Sometimes we'd cut through the tiny base gate by the school and catch the bus that carried the airmen around - much less crowded and full of nice smelling and good looking airmen heading to the movies or the bowling alley on base. For a long time we were never questioned about hitching a ride. Things were much more relaxed in those days, and I suppose they thought we lived in the adjacent base housing on the other side of the base, which just so happened to be close to my house. And McDonald's. And the pizza place. And Lum's, where we'd often hang out for hours listening to the jukebox after school.

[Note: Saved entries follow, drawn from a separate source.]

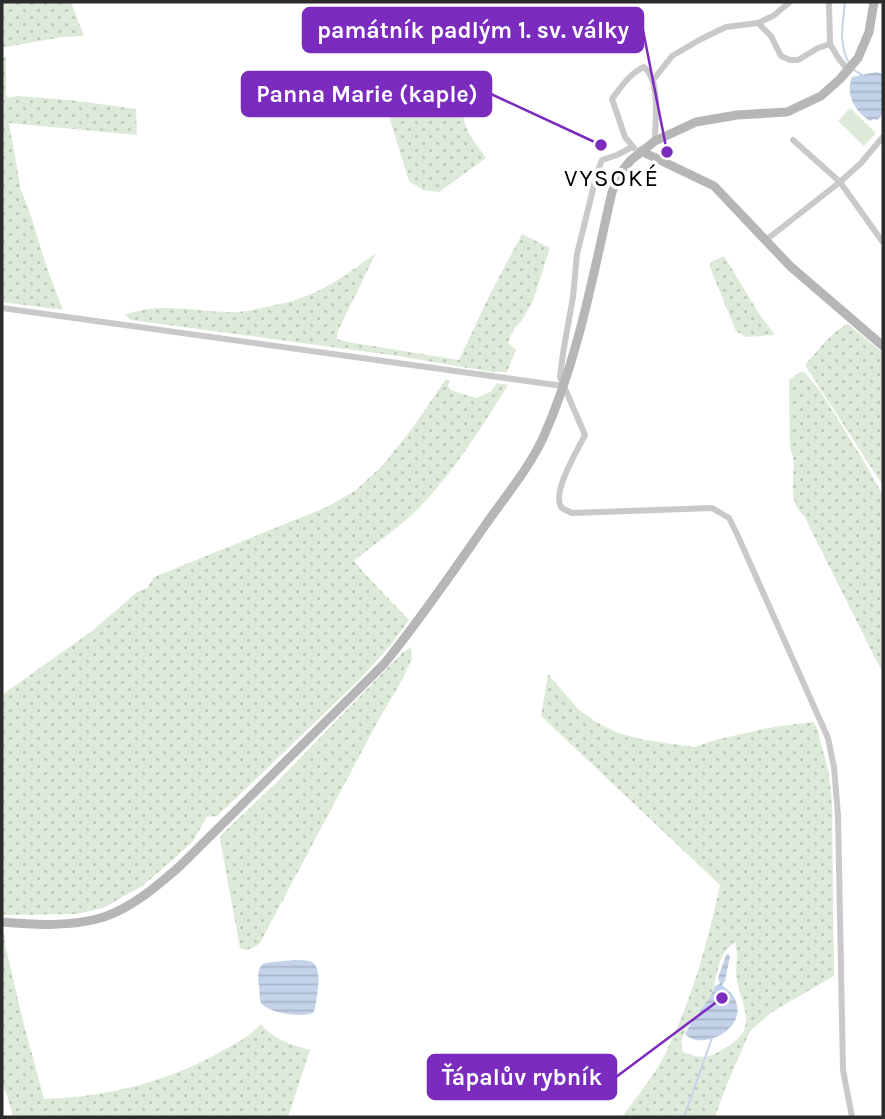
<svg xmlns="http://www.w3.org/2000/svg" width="885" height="1119" font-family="Karla,sans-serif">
<defs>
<pattern id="grass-dots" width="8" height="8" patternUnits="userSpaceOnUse" patternTransform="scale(1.75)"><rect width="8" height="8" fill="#deead9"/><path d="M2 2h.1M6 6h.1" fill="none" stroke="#bfc9ba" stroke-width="1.8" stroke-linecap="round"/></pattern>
<pattern id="water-rules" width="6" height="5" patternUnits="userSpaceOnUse" patternTransform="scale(1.75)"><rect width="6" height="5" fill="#c4d3ea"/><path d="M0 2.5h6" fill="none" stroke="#a9b5c9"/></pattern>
</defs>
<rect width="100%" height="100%" fill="#fff"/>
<!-- grass -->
<g fill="url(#grass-dots)" fill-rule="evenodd">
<polygon points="2,2 71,2 84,36 62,37 6,47 2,47"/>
<polygon points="2,56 6,57 6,95 8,98 17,96 70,100 136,109 137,135 9,123 21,191 28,207 47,268 63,310 2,302"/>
<path d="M428,101l36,2c-4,25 9,35 22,55l-47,34 -16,-2 -14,-9 -24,-77z"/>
<path d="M522,234l28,14 -17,53 -12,21c-6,4 -11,14 -13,21l8,7 -9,22h-15l-94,-16 -267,-36 -6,-5c33,-14 73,-3 108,-3 12,0 24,-3 37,-6 10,-2 21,-4 31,-8 27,-9 52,-28 75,-45l-39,80v6l11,3 111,18 31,-66z"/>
<polygon points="724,256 758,312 774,334 773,335 746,337 736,331 709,265 713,261"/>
<path d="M848,324l35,29v133l-78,-121c11,-12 28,-35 43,-41z"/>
<path d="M800,372h4l17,20 42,68 20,35v174l-3,-1 -76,-152c-22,-20 -3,-50 -14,-67l-1,-69z"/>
<path d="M446,379l4,2 -2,5 3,4 8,3 18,5 14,-7 6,-8 11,2c-27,43 -54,87 -90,124 -19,19 -43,34 -64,52l10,12 45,47 -19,26 -31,34 -130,125 -12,11 -10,1 -14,24 -18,17 -33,28 -39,22 -26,6 -75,1v-220l90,-64 45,-39 10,-4 7,-11 173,-70 29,-17 27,-25 28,-35z"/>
<path d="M411,648l1,10 -10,22 -24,41 -118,222c-6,5 -13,9 -20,5l-20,-109 2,-5 53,-50 128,-132z"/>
<path d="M548,674l30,35 18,13 22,11 27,7 49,7 25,-8 54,-12 40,-5 4,6 12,46 3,30 2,172 -62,36 -22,19 -23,53 -12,33h-93c15,-21 34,-43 45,-67 25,-52 41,-108 53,-165l-179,-169zM736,942c-1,4 0,7 1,11 0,9 -2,18 0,28 8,34 22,49 -17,70 -13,8 -23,7 -37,1 -8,-21 17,-36 26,-52 11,-21 4,-44 27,-58z"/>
<path d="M2,933l3,2v9l17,73 22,82c64,-2 127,-18 182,-50 12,-7 25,-14 35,-25 14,17 28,19 49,26l-22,67h-275l-6,-22 -5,-11z"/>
</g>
<!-- pitch -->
<polygon fill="#deead9" points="850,108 876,133 864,146 838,121"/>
<!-- water -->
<g fill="url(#water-rules)">
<path d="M876,72l7,2v40l-6,6 -3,-1 -4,2c-15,-10 -25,-26 -18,-44z"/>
<path d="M728,954l2,2 -5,25 -3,4c3,3 9,7 12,12 17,32 -33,55 -49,37 9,-18 23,-30 30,-48l5,-2 -2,-6 8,-23z"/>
<path d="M294,960c6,0 13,0 18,2 11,6 5,35 3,46l-2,5c-10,5 -45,0 -52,-10 -2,-5 -1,-11 -2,-17 -1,-6 -2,-16 3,-21 4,-4 26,-4 32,-5z"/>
</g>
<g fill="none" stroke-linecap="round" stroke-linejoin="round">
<!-- stream -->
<g stroke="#c4d3ea" stroke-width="2">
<path d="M845,2c-2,20 -7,42 4,61"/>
<polyline points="854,70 862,75 863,77"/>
<polyline points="684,1117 712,1038"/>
</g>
<!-- street -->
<g stroke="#c9c9c9" stroke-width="6">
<polyline points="829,2 830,44 839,59 849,71"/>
<polyline points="758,23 773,16 790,2"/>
<polyline points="654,79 672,56 701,39 726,27 758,23 771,36 781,56 790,60 798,60 818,48 830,44"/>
<polyline points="793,140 840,182 882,241"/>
<path d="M632,147l-15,8 -15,5 -5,13 -20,81 -4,43 -10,56 -3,24 25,58c-7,14 -35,60 -23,73 2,1 8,4 10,5l140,-5 17,10 8,16 91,204 6,29 4,48 5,255 9,47"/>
<path d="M634,148l-9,-11 -13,-38c9,-12 18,-26 32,-32 17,14 11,53 11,74"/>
<polyline points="766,240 840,182 861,163 882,138"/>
<polyline points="2,308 563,386"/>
</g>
<!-- secondary -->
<g stroke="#b6b6b6" stroke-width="9">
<polyline points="641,151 714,186 790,266 883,346"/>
<path d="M2,922c33,3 70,5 102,-5 29,-10 53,-31 76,-51l204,-202c36,-44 68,-91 100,-137 20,-29 44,-57 59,-89 35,-78 50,-163 69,-246l9,-20 10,-12 24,-19 41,-19 41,-7 50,-3 34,-16 19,-17 18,-21 11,-26 5,-30"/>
</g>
</g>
<g text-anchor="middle" stroke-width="7" stroke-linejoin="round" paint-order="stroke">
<!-- quarter labels -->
<g font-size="24" letter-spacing="2" fill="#000" stroke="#fff">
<text x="612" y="186">VYSOKÉ</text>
</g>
</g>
<!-- callouts -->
<path fill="none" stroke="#7b2cbf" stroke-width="2.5" d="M667 152L643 30M601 145L491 94M722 998L616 1077"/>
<g fill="#7b2cbf" stroke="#fff" stroke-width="2.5">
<circle cx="667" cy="152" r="7"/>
<circle cx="601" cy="145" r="7"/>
<circle cx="722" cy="998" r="7"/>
</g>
<g fill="#7b2cbf" stroke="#7b2cbf" stroke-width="2.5">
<rect x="303" y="8" width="340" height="44" rx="7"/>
<rect x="242" y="72" width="249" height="44" rx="7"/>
<rect x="428" y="1055" width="188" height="44" rx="7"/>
</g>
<g font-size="23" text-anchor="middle" font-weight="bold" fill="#fff">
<text x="473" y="38">památník padlým 1. sv. války</text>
<text x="367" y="102">Panna Marie (kaple)</text>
<text x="522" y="1085">Ťápalův rybník</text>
</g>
<!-- border -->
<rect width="885" height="1119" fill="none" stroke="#2c2c2c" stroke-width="7"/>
</svg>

Just seeing this photo makes me smile.
Anyway, we traveled by foot a lot back in those days and more often we'd find ourselves tromping along the railroad tracks, where we'd delight in the appearance of the wild blackberries, or I suppose more appropriately called dewberries. Why did the best blackberries always grow along the railroad tracks I wonder? We'd rush home, grab a bucket and weave back through the woods to pick what we thought were always the best berries. Oh the memories... but thank goodness the berries are a bit easier to come by these days and I await their short-lived arrival with anticipation for something just like this.

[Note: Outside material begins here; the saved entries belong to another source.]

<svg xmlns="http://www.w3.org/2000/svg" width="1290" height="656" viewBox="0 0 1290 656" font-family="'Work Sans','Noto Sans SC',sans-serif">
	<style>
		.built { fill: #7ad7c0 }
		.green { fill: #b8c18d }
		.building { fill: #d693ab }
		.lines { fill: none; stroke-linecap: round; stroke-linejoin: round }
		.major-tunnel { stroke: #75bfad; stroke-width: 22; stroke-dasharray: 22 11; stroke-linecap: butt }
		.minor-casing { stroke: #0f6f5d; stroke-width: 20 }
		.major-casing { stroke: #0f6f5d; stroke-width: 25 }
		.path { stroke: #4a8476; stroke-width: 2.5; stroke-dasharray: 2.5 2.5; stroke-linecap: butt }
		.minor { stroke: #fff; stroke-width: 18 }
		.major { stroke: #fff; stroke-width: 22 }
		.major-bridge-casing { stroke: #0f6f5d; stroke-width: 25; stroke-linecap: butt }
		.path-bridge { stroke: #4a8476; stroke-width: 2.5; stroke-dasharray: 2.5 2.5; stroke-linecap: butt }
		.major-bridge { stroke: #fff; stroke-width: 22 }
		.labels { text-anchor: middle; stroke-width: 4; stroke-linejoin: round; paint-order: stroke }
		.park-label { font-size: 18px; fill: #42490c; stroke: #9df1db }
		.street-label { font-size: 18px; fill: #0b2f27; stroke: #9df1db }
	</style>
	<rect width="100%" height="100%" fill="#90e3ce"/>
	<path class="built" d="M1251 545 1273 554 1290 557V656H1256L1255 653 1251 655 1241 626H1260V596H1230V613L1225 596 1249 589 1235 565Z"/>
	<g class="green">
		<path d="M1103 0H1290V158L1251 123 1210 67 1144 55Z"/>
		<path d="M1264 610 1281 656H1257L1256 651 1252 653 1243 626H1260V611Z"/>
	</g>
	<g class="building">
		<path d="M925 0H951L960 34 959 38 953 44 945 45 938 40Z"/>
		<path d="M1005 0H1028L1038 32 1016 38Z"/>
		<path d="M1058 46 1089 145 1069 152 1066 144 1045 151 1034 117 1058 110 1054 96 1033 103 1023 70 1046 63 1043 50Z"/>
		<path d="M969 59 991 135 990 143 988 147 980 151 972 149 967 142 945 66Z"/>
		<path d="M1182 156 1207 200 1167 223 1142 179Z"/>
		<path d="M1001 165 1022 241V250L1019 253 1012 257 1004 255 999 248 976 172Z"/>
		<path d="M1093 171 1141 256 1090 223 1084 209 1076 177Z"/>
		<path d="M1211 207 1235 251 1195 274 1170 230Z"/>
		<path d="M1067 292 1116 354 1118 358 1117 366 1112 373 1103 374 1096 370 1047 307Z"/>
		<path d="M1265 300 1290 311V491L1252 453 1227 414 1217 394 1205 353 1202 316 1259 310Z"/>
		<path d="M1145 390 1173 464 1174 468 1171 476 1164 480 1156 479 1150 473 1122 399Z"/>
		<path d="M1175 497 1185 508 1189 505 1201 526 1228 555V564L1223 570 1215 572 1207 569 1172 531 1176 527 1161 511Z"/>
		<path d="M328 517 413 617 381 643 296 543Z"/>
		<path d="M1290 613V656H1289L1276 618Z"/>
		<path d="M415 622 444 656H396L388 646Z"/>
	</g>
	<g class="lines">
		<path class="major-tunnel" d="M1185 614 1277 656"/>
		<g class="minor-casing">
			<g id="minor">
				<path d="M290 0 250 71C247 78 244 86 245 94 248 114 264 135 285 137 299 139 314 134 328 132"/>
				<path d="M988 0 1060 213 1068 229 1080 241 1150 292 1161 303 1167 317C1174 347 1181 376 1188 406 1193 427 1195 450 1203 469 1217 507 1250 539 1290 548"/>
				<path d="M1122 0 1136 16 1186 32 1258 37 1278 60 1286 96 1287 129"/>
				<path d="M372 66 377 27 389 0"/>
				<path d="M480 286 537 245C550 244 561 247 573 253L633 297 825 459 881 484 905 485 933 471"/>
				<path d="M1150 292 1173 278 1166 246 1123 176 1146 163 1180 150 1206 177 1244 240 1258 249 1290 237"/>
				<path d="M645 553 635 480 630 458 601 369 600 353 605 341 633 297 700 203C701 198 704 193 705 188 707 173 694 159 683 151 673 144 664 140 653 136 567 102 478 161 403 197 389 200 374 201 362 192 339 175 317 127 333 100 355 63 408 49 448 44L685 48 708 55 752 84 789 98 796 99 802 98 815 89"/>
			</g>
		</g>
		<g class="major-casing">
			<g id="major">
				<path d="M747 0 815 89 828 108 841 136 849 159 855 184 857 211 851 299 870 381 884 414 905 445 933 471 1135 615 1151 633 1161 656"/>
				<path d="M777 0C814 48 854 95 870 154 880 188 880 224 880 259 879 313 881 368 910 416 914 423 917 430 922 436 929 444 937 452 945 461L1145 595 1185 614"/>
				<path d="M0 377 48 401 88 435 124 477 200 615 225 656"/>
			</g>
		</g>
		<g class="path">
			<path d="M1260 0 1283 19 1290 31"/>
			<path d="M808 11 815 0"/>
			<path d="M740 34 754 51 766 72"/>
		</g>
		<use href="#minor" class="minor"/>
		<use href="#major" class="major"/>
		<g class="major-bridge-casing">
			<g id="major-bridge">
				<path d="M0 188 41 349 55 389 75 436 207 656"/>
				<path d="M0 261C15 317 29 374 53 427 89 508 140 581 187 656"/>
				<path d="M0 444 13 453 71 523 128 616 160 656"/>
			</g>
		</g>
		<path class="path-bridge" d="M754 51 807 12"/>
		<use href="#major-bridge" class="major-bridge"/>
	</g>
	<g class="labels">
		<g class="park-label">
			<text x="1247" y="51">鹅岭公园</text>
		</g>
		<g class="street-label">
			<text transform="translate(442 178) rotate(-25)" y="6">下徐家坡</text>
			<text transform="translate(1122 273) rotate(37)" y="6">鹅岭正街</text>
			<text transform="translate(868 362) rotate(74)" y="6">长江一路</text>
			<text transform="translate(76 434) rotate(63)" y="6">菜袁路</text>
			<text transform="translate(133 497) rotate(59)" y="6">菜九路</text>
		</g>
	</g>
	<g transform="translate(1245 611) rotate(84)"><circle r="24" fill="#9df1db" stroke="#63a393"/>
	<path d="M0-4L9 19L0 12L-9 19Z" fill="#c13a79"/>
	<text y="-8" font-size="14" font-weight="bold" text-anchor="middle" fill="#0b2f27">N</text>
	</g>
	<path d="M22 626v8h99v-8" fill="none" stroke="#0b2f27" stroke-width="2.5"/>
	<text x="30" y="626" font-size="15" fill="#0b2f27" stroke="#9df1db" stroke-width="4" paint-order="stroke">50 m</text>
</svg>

Combined with some sugar, a little lemon juice and a cornstarch slurry then simmered to that gorgeous red juiciness.
Blackberries always cry out to this drop dumpling method of cobbler to me and I like a tender, sweet buttermilk dough, with just a touch of nutmeg. I use a small cookie scoop to drop my dumplings in the skillet - about 9 around the edges and 3 in the center of an 8-inch cast iron skillet.
Don't let the seeds of the blackberry turn you off - there's lots of good for you fiber in those seeds! If the texture is off-putting to you though, run them through the first 20 minute simmer, allow it to cool a bit and then strain or use a food mill to extract the seeds. Warm it back up on the stovetop before dropping in the dumplings and moving the skillet to the oven.

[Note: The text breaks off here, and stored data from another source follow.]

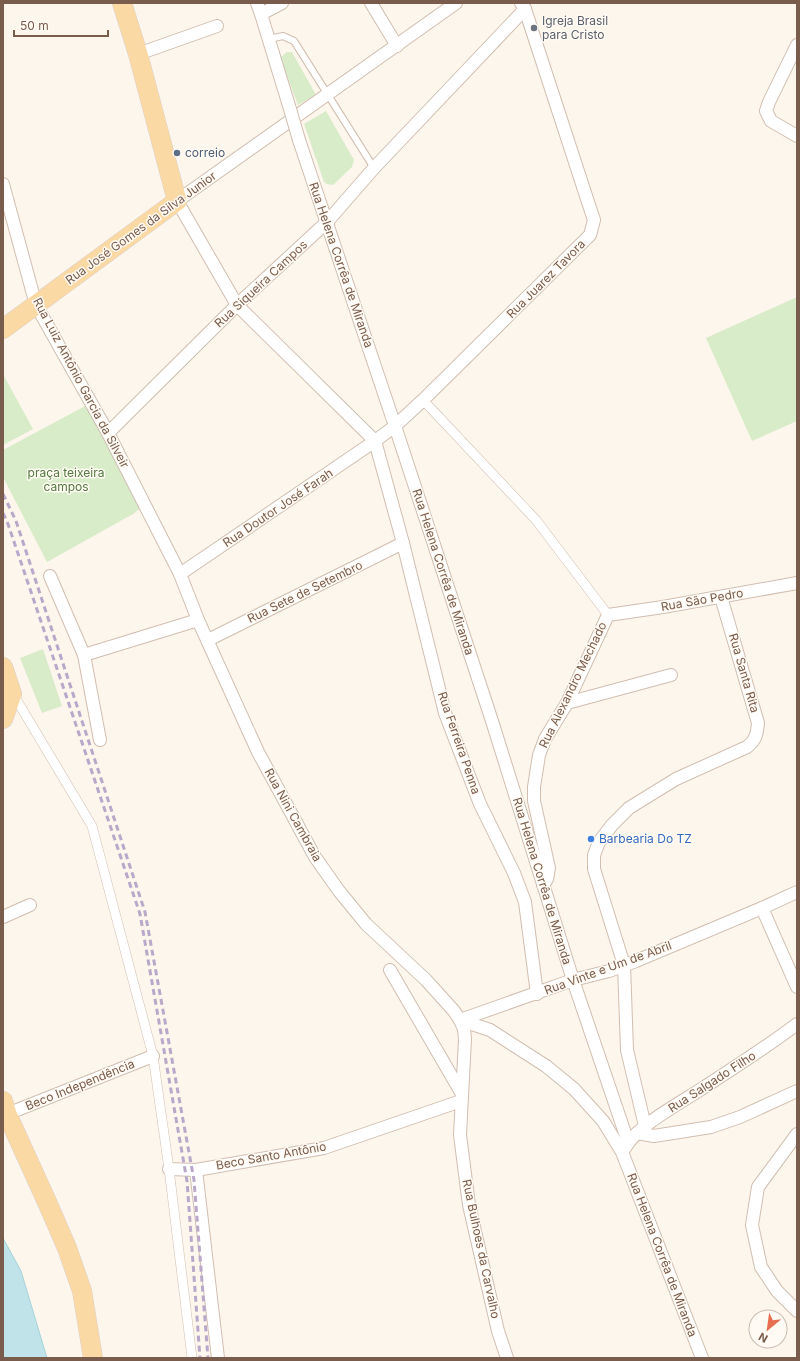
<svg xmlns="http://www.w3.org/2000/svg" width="800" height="1361" viewBox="0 0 800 1361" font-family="Inter,sans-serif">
  <rect width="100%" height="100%" fill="#fdf6ec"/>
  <g fill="#d8ecc9">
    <path d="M 287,52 L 292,52 L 316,95 L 298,105 L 280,58 Z"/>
    <path d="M 326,111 L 354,160 L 352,167 L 333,185 L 327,184 L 324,182 L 304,124 Z"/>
    <path d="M 797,297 L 797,421 L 752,441 L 706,338 Z"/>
    <path d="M 3,374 L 33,429 L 3,445 Z"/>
    <path d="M 87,405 L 142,507 L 133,514 L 47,562 L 3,477 L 3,450 Z"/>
    <path d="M 43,649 L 62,706 L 42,713 L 20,658 Z"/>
  </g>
  <path fill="#bfe3e8" stroke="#a5d3da" d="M 3,1238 L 21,1271 L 47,1358 L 3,1358 Z"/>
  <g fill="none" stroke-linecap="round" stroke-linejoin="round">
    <defs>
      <path id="service" d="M 269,39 L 283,36 L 294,41 L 374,168"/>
      <g id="pedestrian">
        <path d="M 423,400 L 536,520 L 608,615"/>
        <path d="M 13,694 L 92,826 L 153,1056 L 169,1169 L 192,1358"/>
      </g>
      <g id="minor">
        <path d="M 257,3 L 261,14 L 290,109"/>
        <path d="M 371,3 L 397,46"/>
        <path d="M 456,3 L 177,201 L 237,305 L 375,441 L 403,543 L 445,713 L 480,804 L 514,873 L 525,902 L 537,994"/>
        <path d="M 261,14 L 282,3"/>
        <path d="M 797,45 L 769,102 L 766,111 L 771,121 L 797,136"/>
        <path d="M 138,54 L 217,26"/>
        <path d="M 299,140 L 395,426 L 492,721 L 573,980 L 628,1142"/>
        <path d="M 3,184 L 36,305 L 108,433 L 180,574 L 198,620 L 258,752 L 315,857 L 339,891 L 366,924 L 426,980 L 454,1011 L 460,1020 L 464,1029 L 465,1039 L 460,1135 L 469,1205 L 498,1331 L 507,1358"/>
        <path d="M 108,433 L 237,305 L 327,222 L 374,168 L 525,9"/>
        <path d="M 180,574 L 375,441 L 395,426 L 423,400 L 590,235 L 594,220 L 589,205 L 525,9 L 521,3"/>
        <path d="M 50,576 L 84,655 L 100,740"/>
        <path d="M 208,640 L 403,543"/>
        <path d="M 84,655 L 198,620"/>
        <path d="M 567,703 L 671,675"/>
        <path d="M 543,885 L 547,879 L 549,868 L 534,801 L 534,787 L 539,755 L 545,739 L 567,703 L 608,615 L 663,607 L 797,583"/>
        <path d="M 762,908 L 797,987"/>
        <path d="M 3,917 L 30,905"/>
        <path d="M 390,970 L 462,1094"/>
        <path d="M 460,1020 L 490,1030 L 546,1066 L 574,1089 L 603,1121 L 622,1152 L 702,1358"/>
        <path d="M 460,1020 L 573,980 L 609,971 L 636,961 L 762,908 L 797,892"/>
        <path d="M 7,1114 L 153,1056"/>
        <path d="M 645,1126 L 627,1050 L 624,965 L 594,869 L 594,855 L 599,842 L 612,825 L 629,808 L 676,779 L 747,747 C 756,740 757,734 758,723 L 721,597"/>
        <path d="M 637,1133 L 654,1136 L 711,1127 L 740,1117 L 797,1091"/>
        <path d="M 797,1134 L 758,1187 L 752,1225 L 761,1267 L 777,1291 L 797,1311"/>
        <path d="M 625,1148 C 637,1125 684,1101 706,1086 C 737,1066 768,1046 797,1024"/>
        <path d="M 169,1169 L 196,1170 L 324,1148 L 461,1101"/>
        <path d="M 196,1170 L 218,1358"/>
      </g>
      <g id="primary">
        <path d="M 3,329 L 177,201 L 138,54 L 122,3"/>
        <path d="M 3,667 L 12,694 L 3,719"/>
        <path d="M 3,1101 L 7,1114 L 47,1202 L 67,1248 L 82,1291 L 93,1358"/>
      </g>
    </defs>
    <use href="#service" stroke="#d1beb0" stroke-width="8"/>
    <use href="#pedestrian" stroke="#d1beb0" stroke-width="10"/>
    <use href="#minor" stroke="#d1beb0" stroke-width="14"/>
    <use href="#primary" stroke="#dad1cd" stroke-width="20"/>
    <use href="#service" stroke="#fff" stroke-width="6"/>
    <use href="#pedestrian" stroke="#fff" stroke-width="9"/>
    <use href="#minor" stroke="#fff" stroke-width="12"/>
    <use href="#primary" stroke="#fbd9a5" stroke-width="19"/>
    <g stroke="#b9a8c9" stroke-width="3" stroke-dasharray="6 4" stroke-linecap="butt">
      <path d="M 3,494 L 16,521 L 145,912 L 194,1180 L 208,1358"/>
      <path d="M 3,513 L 8,524 L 140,914 L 187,1181 L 200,1358"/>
    </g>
    <defs>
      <path id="minor-bridge" d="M 290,109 L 299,140"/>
    </defs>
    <use href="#minor-bridge" stroke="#d1beb0" stroke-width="14" stroke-linecap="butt"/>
    <use href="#minor-bridge" stroke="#fff" stroke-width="12"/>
  </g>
  <circle fill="#6b7280" stroke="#fffaf3" stroke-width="1.5" cx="534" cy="28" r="4"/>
  <circle fill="#5c6f8a" stroke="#fffaf3" stroke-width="1.5" cx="177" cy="153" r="4"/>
  <circle fill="#3f7fe0" stroke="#fffaf3" stroke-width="1.5" cx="591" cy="839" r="4"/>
  <g text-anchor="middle" stroke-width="3" stroke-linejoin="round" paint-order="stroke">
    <g font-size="12" fill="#5b616d" stroke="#fffaf3" text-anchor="start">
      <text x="542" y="25">Igreja Brasil<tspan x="542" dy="14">para Cristo</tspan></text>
    </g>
    <g font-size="12" fill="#4e5e75" stroke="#fffaf3" text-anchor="start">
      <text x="185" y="157">correio</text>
    </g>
    <g font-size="12" fill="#7a5c4d" stroke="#fffaf3">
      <text transform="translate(141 228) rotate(-36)" y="4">Rua José Gomes da Silva Junior</text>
      <text transform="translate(341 265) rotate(71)" y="4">Rua Helena Corrêa de Miranda</text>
      <text transform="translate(546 279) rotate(-45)" y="4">Rua Juarez Tavora</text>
      <text transform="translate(261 284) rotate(-43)" y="4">Rua Siqueira Campos</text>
      <text transform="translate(81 383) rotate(62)" y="4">Rua Luiz Antônio Garcia da Silveir</text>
      <text transform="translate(278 508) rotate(-34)" y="4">Rua Doutor José Farah</text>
      <text transform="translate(443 572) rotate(72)" y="4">Rua Helena Corrêa de Miranda</text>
      <text transform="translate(305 592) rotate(-26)" y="4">Rua Sete de Setembro</text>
      <text transform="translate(702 600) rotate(-10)" y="4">Rua São Pedro</text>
      <text transform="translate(744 673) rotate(74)" y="4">Rua Santa Rita</text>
      <text transform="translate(573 685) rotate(-64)" y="4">Rua Alexandro Mechado</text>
      <text transform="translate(459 743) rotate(71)" y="4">Rua Ferreira Penna</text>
      <text transform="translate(293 815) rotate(61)" y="4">Rua Nini Cambraia</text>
      <text transform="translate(542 881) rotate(73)" y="4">Rua Helena Corrêa de Miranda</text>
      <text transform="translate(608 968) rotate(-20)" y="4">Rua Vinte e Um de Abril</text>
      <text transform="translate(712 1082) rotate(-33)" y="4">Rua Salgado Filho</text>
      <text transform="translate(80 1085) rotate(-22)" y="4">Beco Independência</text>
      <text transform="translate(271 1156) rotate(-10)" y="4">Beco Santo Antônio</text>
      <text transform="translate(481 1249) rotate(78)" y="4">Rua Bulhoes da Carvalho</text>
      <text transform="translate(662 1255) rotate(69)" y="4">Rua Helena Corrêa de Miranda</text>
    </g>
    <g font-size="12" fill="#537a41" stroke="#fffaf3">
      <text x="66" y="477">praça teixeira<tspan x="66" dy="14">campos</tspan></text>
    </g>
    <g font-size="12" fill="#366cbe" stroke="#fffaf3" text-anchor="start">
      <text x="599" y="843">Barbearia Do TZ</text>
    </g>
  </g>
  <rect width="800" height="1361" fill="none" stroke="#7a5c4d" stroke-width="8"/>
  <g transform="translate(768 1329) rotate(209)"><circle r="19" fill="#fffaf3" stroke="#cabbb1"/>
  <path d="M0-3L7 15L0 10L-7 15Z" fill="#e76f51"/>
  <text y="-6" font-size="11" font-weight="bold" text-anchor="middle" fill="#7a5c4d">N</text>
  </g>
  <path d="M14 30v6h94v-6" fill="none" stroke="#7a5c4d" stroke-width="2"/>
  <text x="20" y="30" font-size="12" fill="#7a5c4d" stroke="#fffaf3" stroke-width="3" paint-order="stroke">50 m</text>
</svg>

Recipe: Iron Skillet Blackberry Dumpling Cobbler©From the Kitchen of Deep South Dish
Prep time: 20 min |Cook time: 25 min | Yield: About 4 to 6 servings
For the Dumplings:
- 1 tablespoon of butter
- 4 cups of blackberries, rinsed and drained
- Juice of half a lemon
- 1 cup of granulated sugar
- 2 tablespoons of cornstarch
- 2 tablespoons of cold water
- 1 cup of all purpose flour
- 1/4 cup of granulated sugar
- 2 teaspoons of baking powder
- Pinch of kosher salt
- Pinch of nutmeg
- 1/4 cup of cold butter, cut into cubes
- 1/2 to 3/4 cup of buttermilk
Preheat oven to 400 degrees F. Generously butter an 10-inch cast iron skillet, or another heavy, oven safe skillet.
In a small container mix a slurry of the cornstarch and cold water; set aside. In a large bowl combine the blackberries with the lemon and sugar. Add the slurry and gently stir. Transfer to the skillet, and bring mixture to a boil. Reduce heat to medium low and simmer, stirring occasionally for about 20 minutes. (If you wish to strain out the seeds, let mixture cool and press through a food mill or strainer. Return to the skillet and bring back up to a boil; reduce to low and proceed.)
Meanwhile, for the dumplings, whisk together the flour, sugar, baking powder, salt and nutmeg. Using a pastry blender, cut in the butter until crumbly. Stir in just enough buttermilk to form a soft dough. Using a cookie scoop, scoop the dumpling dough into the hot fruit, 9 dumplings around the outside of the skillet, and 3 in the middle. Place into the hot oven and bake at 400 degrees F, for about 25 minutes, or until dumplings are golden brown. Serve warm, topped with ice cream, whipped cream, or a drizzle of plain heavy cream.